Unflinching Accounts

Published in Hopkins Medicine - Winter 2020

Recently, the U.S. Centers for Disease Control and Prevention released headline-grabbing statistics showing that, for the first time in four years, life expectancy in the United States rose slightly. The increase was due in no small part to a decline in drug overdose deaths — a cause for cautious celebration among those on the frontlines of treating people whose lives have been turned upside down by the opioid epidemic that has roiled our nation and claimed nearly 500,000 lives since the late 1990s.

Here in Baltimore, our own Michael Fingerhood and his team at the Comprehensive Care Practice at Bayview Medical Center have been toiling on those front lines of addiction medicine for 25 years. I first met Dr. Fingerhood in person last fall, to plan a booklet celebrating the CCP’s silver anniversary — and was moved beyond measure by his vision and by the compassion and commitment shown by him and his colleagues. While the numbers quantifying the CCP’s reach are impressive (more than 6,000 Baltimoreans rely on the practice for medical care), it is in the stories of individuals — unflinching, candid accounts — that the true measure of the practice can really be felt. We share some of those stories in “Compassion, Not Judgment.” 

If you’re like me, those stories will leave you feeling a bit more hopeful that with people like Michael Fingerhood in the world, the stigma that too often surrounds addiction can indeed be surmounted, paving the way for effective health care that saves lives and preserves families.

Letters 

I read your Fall 2019 issue with interest but was stopped short by an assertion in “Relief from Despair.” In the third paragraph of Judith Minkove’s article on the use of esketamine [to treat intractable depression] is the following statement: “… how the drug esketamine — a more potent form of ketamine — might relieve symptoms…” 

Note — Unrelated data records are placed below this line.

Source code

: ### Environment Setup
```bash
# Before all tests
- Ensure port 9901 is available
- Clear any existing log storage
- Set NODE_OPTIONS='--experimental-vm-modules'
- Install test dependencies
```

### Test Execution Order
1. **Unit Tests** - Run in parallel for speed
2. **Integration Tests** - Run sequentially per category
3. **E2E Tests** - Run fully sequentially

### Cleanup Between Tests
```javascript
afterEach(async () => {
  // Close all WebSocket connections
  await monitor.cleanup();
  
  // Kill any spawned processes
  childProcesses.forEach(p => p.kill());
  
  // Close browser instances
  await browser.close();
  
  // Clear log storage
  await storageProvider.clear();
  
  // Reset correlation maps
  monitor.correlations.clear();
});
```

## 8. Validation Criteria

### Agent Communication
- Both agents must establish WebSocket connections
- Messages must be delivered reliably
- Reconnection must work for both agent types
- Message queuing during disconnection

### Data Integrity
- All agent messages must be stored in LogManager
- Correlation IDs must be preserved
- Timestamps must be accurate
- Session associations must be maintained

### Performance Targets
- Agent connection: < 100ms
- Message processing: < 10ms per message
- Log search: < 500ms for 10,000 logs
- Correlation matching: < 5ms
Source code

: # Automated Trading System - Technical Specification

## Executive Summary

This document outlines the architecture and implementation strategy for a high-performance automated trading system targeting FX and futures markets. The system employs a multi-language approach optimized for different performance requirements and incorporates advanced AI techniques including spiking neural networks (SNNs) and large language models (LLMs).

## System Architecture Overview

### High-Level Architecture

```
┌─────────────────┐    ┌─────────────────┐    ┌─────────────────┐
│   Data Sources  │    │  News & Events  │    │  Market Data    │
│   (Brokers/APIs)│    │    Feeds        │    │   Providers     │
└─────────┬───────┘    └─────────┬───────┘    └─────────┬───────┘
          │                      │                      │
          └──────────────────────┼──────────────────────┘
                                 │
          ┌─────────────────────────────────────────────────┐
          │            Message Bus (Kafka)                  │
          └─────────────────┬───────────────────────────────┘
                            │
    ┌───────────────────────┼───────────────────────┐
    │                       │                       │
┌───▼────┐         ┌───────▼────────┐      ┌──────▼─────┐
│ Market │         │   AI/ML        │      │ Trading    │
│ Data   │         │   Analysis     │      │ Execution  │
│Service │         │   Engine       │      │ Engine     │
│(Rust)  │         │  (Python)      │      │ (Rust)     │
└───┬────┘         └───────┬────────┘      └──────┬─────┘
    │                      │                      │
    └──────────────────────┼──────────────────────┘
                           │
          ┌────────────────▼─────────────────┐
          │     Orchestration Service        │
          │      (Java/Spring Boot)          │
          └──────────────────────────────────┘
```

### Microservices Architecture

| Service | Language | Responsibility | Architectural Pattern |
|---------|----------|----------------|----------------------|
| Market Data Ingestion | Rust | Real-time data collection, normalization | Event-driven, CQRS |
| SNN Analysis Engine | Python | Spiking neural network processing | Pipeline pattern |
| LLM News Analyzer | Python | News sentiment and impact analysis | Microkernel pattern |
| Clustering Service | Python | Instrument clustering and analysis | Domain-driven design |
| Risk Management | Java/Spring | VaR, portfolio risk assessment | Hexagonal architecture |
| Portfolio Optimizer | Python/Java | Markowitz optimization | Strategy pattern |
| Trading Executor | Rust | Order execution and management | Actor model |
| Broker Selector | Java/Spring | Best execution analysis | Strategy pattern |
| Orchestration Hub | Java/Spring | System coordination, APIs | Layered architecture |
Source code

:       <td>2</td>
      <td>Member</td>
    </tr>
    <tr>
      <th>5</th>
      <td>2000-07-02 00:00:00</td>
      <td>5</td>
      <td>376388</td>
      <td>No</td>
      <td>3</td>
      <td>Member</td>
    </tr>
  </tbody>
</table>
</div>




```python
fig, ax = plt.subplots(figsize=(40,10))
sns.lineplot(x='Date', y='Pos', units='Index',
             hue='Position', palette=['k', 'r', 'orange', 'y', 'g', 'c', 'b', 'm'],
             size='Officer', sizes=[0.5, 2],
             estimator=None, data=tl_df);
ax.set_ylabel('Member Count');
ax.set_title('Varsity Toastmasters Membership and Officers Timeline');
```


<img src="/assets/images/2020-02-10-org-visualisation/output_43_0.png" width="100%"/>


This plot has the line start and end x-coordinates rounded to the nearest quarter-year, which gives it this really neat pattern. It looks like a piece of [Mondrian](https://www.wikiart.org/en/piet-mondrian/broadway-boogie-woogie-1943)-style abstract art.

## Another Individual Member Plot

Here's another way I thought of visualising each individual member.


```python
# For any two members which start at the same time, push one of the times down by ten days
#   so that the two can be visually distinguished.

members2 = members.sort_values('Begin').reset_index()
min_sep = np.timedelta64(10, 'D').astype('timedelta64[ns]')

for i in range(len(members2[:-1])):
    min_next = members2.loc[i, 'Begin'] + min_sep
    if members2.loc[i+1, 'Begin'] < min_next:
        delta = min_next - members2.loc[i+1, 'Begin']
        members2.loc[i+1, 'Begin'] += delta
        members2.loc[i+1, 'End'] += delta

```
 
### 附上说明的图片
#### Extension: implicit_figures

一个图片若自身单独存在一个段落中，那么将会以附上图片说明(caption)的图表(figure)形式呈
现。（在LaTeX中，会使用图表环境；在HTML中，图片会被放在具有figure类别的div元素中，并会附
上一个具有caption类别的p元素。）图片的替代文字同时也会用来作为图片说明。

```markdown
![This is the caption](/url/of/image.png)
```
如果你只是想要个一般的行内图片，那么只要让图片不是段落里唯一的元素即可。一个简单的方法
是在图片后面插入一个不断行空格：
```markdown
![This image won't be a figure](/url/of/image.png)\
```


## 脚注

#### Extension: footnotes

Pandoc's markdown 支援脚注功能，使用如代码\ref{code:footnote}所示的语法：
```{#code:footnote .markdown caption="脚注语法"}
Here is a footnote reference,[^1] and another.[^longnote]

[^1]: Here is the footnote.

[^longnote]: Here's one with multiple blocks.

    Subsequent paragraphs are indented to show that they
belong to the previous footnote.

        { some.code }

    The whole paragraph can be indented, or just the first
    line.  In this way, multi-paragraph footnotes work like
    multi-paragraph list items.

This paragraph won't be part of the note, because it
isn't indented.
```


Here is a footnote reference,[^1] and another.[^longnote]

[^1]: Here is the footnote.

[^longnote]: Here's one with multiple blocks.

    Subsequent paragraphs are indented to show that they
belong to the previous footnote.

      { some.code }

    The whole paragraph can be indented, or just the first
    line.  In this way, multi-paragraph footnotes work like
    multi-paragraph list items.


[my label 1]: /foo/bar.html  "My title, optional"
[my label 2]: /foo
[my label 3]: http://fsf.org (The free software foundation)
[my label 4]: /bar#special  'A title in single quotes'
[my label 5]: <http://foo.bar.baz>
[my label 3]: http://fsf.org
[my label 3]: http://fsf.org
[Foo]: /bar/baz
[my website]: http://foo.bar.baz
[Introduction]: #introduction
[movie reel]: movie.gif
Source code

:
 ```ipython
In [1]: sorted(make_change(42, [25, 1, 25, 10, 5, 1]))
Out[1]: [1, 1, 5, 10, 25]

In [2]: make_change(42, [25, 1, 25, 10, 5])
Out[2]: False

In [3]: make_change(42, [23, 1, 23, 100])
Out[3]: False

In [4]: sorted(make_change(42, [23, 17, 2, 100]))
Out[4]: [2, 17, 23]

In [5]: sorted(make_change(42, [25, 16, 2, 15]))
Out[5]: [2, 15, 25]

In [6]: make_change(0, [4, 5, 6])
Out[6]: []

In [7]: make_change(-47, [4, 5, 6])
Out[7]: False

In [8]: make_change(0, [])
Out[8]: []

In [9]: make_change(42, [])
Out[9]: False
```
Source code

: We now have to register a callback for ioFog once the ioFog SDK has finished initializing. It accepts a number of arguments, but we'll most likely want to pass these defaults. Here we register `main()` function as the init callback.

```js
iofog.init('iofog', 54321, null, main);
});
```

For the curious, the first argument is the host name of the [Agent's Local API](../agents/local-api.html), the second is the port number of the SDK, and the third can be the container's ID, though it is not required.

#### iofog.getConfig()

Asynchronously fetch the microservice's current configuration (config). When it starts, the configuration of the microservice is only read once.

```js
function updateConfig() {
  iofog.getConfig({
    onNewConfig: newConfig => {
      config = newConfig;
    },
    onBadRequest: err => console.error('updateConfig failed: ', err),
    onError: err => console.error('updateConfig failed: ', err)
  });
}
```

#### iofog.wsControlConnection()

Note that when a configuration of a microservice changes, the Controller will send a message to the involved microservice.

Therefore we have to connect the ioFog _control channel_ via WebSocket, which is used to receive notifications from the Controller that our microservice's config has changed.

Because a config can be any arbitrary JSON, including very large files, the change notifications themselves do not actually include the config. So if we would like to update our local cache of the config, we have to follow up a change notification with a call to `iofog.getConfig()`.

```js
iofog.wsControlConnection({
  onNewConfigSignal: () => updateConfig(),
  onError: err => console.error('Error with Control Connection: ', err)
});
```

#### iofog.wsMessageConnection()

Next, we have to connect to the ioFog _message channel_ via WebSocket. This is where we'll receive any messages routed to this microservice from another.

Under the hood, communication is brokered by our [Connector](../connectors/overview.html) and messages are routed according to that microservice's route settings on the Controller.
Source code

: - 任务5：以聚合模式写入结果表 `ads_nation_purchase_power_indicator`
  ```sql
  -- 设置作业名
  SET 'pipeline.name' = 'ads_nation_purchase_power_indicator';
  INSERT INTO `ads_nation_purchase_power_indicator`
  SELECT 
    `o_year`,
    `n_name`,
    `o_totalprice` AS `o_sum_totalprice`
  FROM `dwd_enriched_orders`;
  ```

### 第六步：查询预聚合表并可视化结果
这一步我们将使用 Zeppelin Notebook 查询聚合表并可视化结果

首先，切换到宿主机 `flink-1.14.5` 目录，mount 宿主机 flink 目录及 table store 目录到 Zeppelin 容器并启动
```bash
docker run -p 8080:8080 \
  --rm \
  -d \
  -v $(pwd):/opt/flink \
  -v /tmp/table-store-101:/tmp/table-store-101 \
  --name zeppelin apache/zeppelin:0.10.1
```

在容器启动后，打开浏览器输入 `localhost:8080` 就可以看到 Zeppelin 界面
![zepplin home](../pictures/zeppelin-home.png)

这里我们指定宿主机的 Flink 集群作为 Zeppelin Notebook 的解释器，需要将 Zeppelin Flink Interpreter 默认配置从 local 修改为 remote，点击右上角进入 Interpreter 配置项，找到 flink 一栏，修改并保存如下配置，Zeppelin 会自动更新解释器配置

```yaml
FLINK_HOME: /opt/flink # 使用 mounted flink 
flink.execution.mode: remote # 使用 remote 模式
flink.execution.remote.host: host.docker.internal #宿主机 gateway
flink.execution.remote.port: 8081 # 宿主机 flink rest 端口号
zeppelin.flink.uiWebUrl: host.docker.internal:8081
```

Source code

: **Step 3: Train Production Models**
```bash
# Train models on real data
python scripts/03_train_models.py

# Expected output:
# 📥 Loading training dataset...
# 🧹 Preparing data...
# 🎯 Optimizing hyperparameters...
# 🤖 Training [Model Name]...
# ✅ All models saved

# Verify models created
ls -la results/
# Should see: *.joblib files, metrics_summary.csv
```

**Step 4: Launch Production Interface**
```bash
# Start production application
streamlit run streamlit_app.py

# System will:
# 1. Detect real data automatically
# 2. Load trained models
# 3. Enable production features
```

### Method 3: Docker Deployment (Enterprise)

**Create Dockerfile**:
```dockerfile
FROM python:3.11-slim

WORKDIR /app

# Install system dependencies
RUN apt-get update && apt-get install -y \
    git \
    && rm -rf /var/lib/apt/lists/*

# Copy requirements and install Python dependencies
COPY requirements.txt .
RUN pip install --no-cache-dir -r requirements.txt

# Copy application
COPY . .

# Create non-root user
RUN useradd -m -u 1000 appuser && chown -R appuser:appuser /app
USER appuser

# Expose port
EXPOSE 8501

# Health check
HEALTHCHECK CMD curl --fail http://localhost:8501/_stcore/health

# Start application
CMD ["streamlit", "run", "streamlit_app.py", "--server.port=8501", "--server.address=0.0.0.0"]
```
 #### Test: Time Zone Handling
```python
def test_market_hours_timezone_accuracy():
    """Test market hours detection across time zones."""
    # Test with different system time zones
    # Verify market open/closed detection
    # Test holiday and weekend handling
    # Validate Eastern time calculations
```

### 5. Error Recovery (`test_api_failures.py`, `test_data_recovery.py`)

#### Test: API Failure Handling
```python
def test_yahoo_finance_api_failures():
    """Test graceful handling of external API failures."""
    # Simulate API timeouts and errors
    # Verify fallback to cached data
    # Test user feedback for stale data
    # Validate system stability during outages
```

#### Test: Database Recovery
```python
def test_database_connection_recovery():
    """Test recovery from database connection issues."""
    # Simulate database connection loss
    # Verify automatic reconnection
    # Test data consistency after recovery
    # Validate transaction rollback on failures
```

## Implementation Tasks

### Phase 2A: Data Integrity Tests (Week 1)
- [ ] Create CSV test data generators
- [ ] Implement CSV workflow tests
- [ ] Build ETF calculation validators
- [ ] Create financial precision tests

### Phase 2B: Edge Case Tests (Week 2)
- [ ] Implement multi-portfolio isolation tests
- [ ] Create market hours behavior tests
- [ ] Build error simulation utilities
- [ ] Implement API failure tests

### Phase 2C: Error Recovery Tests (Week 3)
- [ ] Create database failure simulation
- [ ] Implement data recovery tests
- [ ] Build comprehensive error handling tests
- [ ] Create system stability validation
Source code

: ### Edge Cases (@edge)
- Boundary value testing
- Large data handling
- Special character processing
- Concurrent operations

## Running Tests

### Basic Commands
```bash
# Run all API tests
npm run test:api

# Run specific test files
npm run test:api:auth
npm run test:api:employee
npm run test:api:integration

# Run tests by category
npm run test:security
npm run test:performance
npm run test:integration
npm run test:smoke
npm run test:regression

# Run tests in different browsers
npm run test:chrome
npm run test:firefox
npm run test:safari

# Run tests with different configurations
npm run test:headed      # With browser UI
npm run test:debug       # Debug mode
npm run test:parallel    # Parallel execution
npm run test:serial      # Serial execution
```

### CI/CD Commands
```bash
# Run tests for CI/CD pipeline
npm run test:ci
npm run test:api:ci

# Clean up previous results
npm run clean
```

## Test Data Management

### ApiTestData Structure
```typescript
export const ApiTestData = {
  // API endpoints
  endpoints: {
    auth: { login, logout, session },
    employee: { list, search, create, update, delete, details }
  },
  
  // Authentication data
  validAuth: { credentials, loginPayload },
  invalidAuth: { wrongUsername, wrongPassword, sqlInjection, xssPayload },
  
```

I would be grateful if the author could cite a source of data that demonstrates that esketamine is in fact more potent — or different in any way pharmacologically — than racemic ketamine. If there isn’t any, then she may have inadvertently provided yet another example of the situation addressed in the cover story of this issue [“Busted Pipeline”]. 

Andrew J. Alpert, Ph.D. 

Columbia, Maryland 

Editor: We reached out to featured Johns Hopkins scientist Adam Kaplin with this question. He referred us to an article, “Antidepressant Efficacy and Tolerability of Ketamine and Esketamine: A Critical Review,” which appeared in CNS Drugs (2018) 32:411–420. It noted, “Esketamine has a higher affinity for the NMDA receptors than ketamine, resulting in the S-enantiomer being about two to four times as potent as the R-enantiomer.”